What is expected: In the entries that follow, find the line containing "Overslaan naar inhoud" and the line containing "vazamento e interdita trecho da", then retype exactly the lines from the first through the second, pictures excluded.

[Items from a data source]
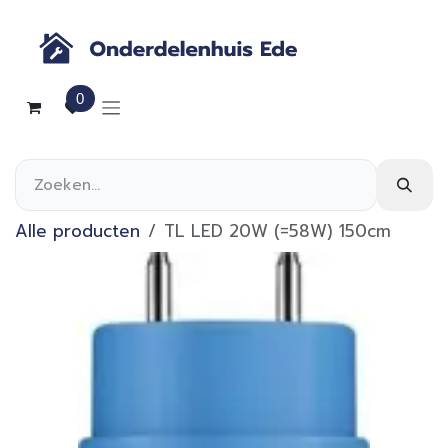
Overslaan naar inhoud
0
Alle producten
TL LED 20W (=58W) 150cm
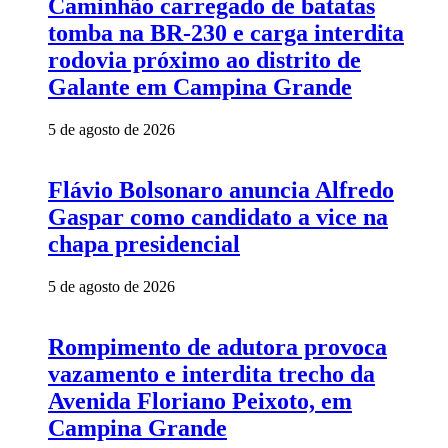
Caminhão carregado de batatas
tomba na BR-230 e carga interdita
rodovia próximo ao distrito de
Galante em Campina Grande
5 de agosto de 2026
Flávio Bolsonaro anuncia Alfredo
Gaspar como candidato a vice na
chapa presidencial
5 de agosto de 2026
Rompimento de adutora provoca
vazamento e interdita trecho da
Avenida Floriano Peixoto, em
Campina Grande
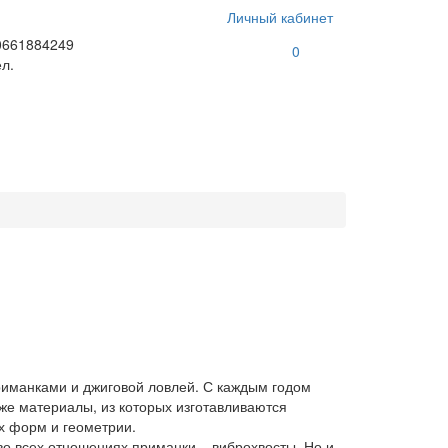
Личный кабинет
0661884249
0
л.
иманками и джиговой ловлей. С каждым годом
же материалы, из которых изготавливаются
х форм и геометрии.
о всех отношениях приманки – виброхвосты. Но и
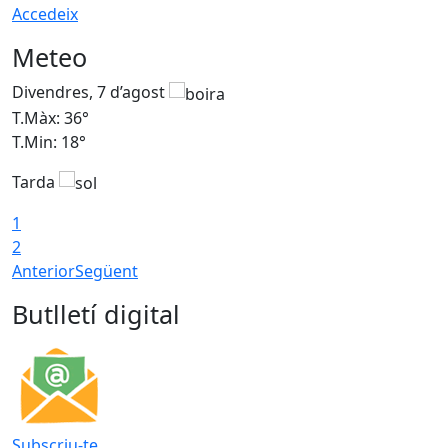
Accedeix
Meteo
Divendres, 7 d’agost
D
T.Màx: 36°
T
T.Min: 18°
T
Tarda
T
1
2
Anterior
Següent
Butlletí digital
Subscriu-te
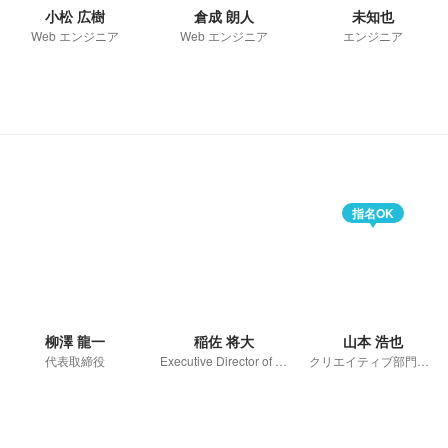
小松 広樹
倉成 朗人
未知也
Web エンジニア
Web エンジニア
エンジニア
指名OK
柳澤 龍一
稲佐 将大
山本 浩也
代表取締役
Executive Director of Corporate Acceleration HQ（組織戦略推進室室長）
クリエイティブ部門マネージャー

==

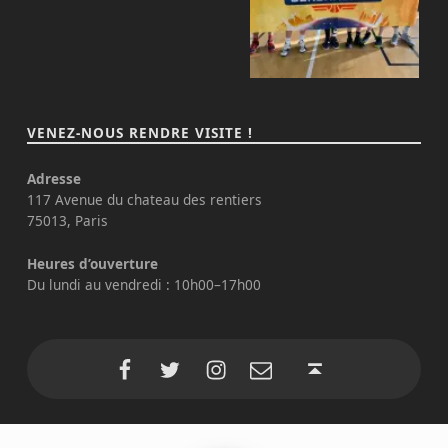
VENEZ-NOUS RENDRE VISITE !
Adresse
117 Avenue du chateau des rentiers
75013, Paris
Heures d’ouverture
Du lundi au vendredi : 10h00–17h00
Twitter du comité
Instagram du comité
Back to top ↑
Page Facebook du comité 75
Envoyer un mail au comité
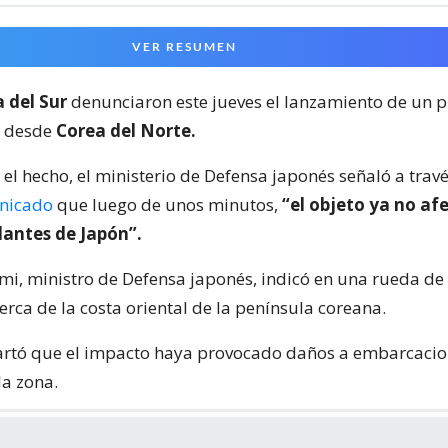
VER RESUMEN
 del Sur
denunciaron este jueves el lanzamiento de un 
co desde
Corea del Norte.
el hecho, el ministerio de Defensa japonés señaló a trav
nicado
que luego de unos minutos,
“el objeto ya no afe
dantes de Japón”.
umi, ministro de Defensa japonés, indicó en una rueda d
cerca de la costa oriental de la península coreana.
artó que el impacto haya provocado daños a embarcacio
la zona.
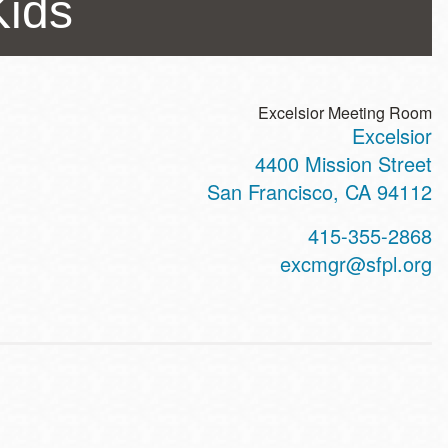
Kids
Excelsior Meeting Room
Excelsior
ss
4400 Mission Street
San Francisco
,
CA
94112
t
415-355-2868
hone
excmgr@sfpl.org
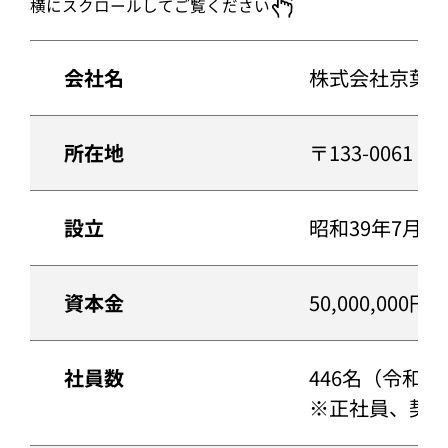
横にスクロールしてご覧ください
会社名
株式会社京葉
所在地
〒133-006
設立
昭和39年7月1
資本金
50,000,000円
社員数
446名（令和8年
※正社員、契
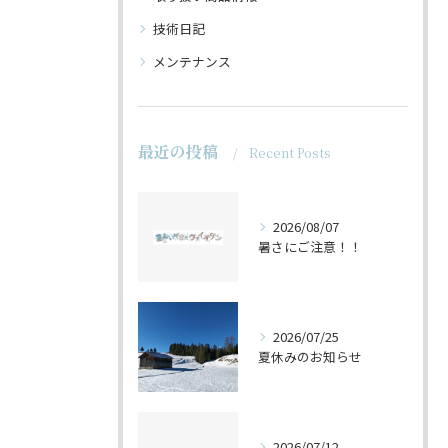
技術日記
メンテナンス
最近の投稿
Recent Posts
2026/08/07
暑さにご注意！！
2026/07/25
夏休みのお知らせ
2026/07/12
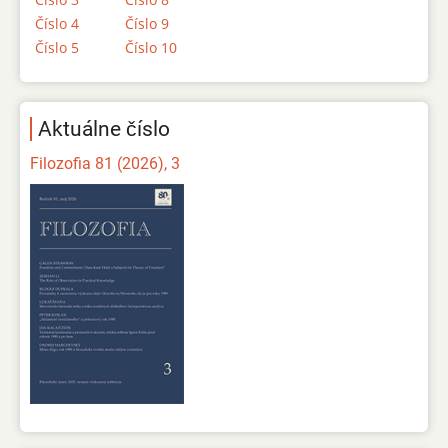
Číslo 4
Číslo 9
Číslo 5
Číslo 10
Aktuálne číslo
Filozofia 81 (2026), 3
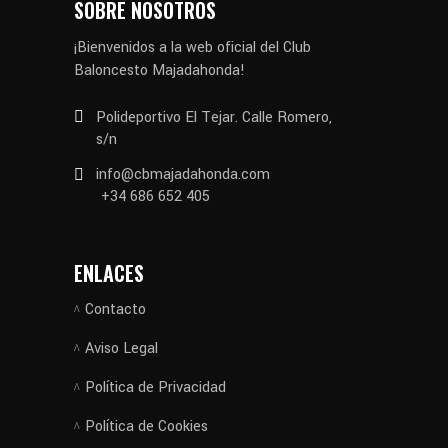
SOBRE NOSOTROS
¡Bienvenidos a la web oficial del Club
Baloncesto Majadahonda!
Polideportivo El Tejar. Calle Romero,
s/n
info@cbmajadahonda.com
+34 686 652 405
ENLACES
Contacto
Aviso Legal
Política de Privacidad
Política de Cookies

Task solution:
Overslaan naar inhoud
0
Alle producten
TL LED 20W (=58W) 150cm
Caminhão carregado de batatas
tomba na BR-230 e carga interdita
rodovia próximo ao distrito de
Galante em Campina Grande
5 de agosto de 2026
Flávio Bolsonaro anuncia Alfredo
Gaspar como candidato a vice na
chapa presidencial
5 de agosto de 2026
Rompimento de adutora provoca
vazamento e interdita trecho da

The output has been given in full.